Operação contra lavagem de dinheiro do PCC prende Deolane Bezerra e mira cúpula da facção
Ação conjunta do MP e Polícia Civil revela esquema que utilizava empresas de fachada e contas de terceiros para ocultar recursos do crime organizado.

Investigação que resultou na prisão de Deolane Bezerra e da cúpula do PCC revela esquema de lavagem de dinheiro por meio de transportadora e depósitos fracionados. A Justiça determinou o bloqueio de R$ 27 milhões da influenciadora.

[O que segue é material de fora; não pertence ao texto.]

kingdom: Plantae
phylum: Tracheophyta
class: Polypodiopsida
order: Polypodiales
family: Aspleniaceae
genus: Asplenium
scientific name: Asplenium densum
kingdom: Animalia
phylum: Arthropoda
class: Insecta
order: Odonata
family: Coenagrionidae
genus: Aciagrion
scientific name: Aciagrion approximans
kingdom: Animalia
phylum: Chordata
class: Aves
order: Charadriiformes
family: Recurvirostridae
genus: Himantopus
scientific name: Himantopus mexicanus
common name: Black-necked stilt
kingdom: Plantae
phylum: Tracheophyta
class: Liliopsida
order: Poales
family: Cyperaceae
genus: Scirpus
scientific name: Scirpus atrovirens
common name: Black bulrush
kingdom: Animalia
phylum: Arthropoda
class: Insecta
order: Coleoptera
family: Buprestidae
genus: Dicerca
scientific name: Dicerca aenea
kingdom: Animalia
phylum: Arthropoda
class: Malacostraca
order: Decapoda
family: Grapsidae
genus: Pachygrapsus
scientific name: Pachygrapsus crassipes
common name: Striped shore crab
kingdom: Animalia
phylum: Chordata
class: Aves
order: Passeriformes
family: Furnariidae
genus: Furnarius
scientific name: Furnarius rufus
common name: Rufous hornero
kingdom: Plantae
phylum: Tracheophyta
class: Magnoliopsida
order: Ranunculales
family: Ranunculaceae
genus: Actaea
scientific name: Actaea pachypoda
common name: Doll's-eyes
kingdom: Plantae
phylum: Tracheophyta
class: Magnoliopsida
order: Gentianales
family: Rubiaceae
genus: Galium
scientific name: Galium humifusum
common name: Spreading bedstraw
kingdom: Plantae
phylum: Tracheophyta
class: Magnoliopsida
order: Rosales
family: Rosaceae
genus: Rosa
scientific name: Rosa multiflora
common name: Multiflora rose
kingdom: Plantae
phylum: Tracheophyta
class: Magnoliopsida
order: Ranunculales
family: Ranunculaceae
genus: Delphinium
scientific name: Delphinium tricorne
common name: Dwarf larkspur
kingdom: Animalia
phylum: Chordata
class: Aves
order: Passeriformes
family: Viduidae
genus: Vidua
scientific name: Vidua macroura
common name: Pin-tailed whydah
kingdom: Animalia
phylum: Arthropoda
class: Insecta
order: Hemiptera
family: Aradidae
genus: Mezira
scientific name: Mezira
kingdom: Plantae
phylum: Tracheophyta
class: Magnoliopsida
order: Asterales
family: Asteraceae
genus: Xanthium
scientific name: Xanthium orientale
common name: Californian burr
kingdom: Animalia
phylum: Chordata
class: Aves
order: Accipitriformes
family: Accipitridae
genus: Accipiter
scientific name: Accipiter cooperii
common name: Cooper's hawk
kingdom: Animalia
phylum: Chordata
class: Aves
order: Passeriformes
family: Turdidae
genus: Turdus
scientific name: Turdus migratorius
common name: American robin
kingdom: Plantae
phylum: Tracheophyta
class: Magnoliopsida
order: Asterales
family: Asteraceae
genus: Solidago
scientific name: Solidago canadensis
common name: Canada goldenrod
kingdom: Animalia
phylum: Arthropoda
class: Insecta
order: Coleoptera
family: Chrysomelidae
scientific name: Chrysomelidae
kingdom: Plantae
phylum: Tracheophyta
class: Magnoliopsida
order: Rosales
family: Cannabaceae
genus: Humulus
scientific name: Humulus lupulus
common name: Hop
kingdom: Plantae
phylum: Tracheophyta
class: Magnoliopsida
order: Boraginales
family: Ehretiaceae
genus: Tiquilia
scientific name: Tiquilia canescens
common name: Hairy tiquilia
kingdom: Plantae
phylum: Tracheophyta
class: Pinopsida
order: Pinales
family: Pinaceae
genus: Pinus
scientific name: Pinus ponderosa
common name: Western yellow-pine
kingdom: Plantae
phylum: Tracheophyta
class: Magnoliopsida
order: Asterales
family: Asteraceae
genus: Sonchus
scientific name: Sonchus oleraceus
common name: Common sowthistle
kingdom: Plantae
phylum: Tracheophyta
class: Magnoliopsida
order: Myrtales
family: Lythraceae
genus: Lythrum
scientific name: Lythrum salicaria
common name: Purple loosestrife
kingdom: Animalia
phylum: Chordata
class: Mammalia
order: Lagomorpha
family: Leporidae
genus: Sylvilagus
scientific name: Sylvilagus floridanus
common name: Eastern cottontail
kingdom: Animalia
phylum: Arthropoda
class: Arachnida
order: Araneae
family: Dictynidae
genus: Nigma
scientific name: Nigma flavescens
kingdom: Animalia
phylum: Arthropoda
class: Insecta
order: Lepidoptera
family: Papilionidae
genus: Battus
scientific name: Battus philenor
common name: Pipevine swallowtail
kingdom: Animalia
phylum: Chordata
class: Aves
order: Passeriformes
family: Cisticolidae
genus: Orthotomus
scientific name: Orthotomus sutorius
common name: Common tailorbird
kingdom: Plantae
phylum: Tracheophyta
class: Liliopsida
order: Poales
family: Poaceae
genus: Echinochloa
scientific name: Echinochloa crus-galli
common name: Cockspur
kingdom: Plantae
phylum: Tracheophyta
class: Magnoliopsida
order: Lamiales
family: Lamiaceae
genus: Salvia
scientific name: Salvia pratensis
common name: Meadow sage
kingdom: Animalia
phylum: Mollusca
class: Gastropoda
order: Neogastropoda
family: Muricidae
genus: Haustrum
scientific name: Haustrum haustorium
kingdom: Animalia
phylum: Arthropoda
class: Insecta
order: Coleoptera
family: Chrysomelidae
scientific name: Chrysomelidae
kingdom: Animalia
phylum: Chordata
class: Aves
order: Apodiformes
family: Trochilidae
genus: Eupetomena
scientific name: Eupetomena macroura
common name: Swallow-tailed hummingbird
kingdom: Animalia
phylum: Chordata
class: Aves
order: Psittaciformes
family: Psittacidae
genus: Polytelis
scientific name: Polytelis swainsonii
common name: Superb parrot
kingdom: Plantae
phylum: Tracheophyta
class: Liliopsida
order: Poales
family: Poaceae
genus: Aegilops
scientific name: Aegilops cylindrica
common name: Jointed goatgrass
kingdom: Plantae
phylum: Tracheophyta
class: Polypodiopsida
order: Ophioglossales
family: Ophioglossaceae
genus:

A Polícia Civil e o Ministério Público de São Paulo deflagraram, nesta quinta-feira (21), a Operação Vérnix, resultando na prisão da influenciadora digital Deolane Bezerra e de lideranças do alto escalão do Primeiro Comando da Capital (PCC), incluindo Marcos Willians Herbas Camacho, o Marcola, e seus familiares. A ação é o desfecho de uma frente investigativa iniciada há sete anos, que identificou uma sofisticada estrutura voltada para a ocultação de recursos oriundos de atividades criminosas da facção.
O inquérito ganhou corpo a partir de 2019, após a apreensão de bilhetes de detentos que mencionavam planos de atentados e a utilização de uma transportadora em Presidente Venceslau como fachada. O rastreamento revelou que a empresa movimentava quantias milionárias incompatíveis com sua operação legal, servindo como duto financeiro para os líderes do grupo. A quebra de sigilo de um operador logístico revelou que Deolane Bezerra possuía conexões diretas com gestores desse esquema, atuando supostamente na etapa de lavagem de capitais.
De acordo com os relatórios financeiros, a influenciadora teria recebido mais de R$ 1 milhão em depósitos fracionados de baixo valor, técnica utilizada para evadir a fiscalização bancária. Além disso, empresas em seu nome teriam sido beneficiadas por repasses de centenas de milhares de reais sem comprovação de prestação de serviços jurídicos que justificassem as transações. A Justiça ordenou o bloqueio de R$ 27 milhões das contas de Deolane, quantia considerada de origem não comprovada pelos investigadores.
A investigação detalha que a projeção mediática e o estilo de vida ostentado pela advogada serviam como uma camada de legalidade para os ativos da organização criminosa. Esta é a segunda prisão de Deolane Bezerra em menos de um ano; em setembro de 2024, ela já havia sido alvo de uma operação em Pernambuco ligada a jogos ilegais. Atualmente, os investigadores apontam que os recursos lavados chegavam diretamente ao núcleo familiar da cúpula do PCC por meio de intermediários.